1 Głosujesz na KO albo tracisz pracę
Portal DoRzeczy.pl ujawnił, jak obrońcy demokracji zaprowadzają porządki w samorządzie. Radni KO grozili politykowi PiS, że dopilnują, by stracił pracę, jeżeli im nie pomoże w wyborze starosty. Jak na to zareagował szef mazowieckich struktur PO Andrzej Halicki? Polityk twierdzi, że to Pruszczyk (z PiS) tak prowadził rozmowę, żeby wmanewrować Guta (radnego KO) w sformułowanie, które można by było przedstawić jako szantaż. Hmm kobieta w kusej spódniczce sama się prosi o gwałt? Mniej więcej tak brzmi logika Halickiego.
Światło dzienne ujrzały zatrważające informacje. Portal polityce.pl udostępnił zdjęcia, na których organizator tzw”.urodzin” Adolfa Hitlera, uwiecznił dziennikarzy „Superwizjera” TVN. Na jednym z nich widzimy dziennikarkę stacji Annę Sobolewską pozującą wraz z innymi osobami przy płonącej swastyce, na kolejnej fotografii kobieta pije piwo. Nic dziwnego, walka z faszyzmem potrafi zmęczyć.
Jeden z najbardziej rozpoznawanych komików w USA John Oliver w swoim cotygodniowym programie "Last Week Tonight" w stacji HBO mówił o autorytaryzmie.
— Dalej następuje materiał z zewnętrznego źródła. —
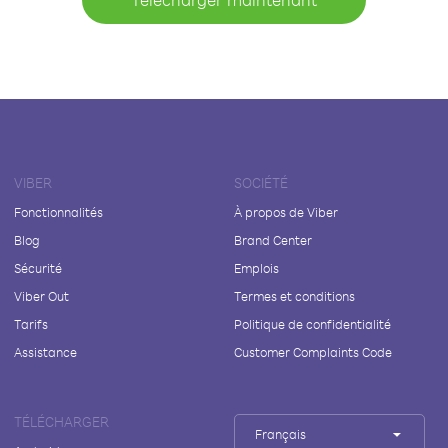
VIBER
SOCIÉTÉ
Fonctionnalités
À propos de Viber
Blog
Brand Center
Sécurité
Emplois
Viber Out
Termes et conditions
Tarifs
Politique de confidentialité
Assistance
Customer Complaints Code
TÉLÉCHARGER
Français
Na celownik wziął m.in. prezesa PiS Jarosława Kaczyńskiego. Polski polityk został wspomniany w programie obok m.in.: Władimira Putina, Kim Dzong Una, Recepa Erdogana i Viktora Orbana. Oliverowi gratulujemy inwencji, ale w przyszłości sugerujemy skontaktować się z kolegami z TVN-u, którzy (co udowadnia punkt 1 tego zestawienia) mają większe doświadczenie w tematyce autorytaryzmów.
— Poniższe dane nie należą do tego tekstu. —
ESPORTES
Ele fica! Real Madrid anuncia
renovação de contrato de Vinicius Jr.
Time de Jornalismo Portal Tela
4 Gronkiewicz-Waltz dziękuje niezależnej „Wyborczej”
Smutne dni nastały dla Hanny Gronkiewicz-Waltz. Pani prezydent żegna się z funkcją gospodarza warszawskiego ratusza. Na koniec tej… przygody (to chyba najwłaściwsze określenie) postanowiła złożyć niezapowiedzianą wizytę redakcji Wyborczej.pl. Hanka pojawiła się z tortem i z wielkim uśmiechem podziękowała dziennikarzom za udaną współpracę w ciągu ostatnich 12 lat. I my gratulujemy. W takich chwilach człowiek może poczuć, czym będą te „wolne media”, gdy już demokratyczna opozycja obali pisowski reżim.
5 Kaczyński pozywa Wałęsę czy Wałęsa Kaczyńskiego?
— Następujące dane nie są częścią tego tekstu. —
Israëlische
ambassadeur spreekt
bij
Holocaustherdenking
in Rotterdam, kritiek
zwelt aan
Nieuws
W czwartek w gdańskim sądzie ruszył dzisiaj proces Jarosława Kaczyńskiego przeciwko Lechowi Wałęsie. W teorii przynajmniej, bo w praktyce to prezes PiS-u był przesłuchiwany, jakby to on był oskarżonym. Wałęsa w trakcie rozprawy decydował, na który pytania sądy ma ochotę odpowiadać, a na które nie, aby na koniec podzielić się swoją teorią na temat zastraszonej Marii Kiszczakowej i zapewnić, że żadnym Bolkiem nie był. Nie wiadomo, co to miało do pozwu Kaczyńskiego, a Pani sędzia nie wnikała.
Lech Wałęsa stawił się w sądzie w niecodziennym ubiorze – koszulce z napisem „konstytucja”. Kaczyński na widok byłego prezydenta zaczął się otwarcie śmiać. Internauci stwierdzili, że ten moment (uwieczniony przez kamery) był najciekawszym fragmentem całej rozprawy.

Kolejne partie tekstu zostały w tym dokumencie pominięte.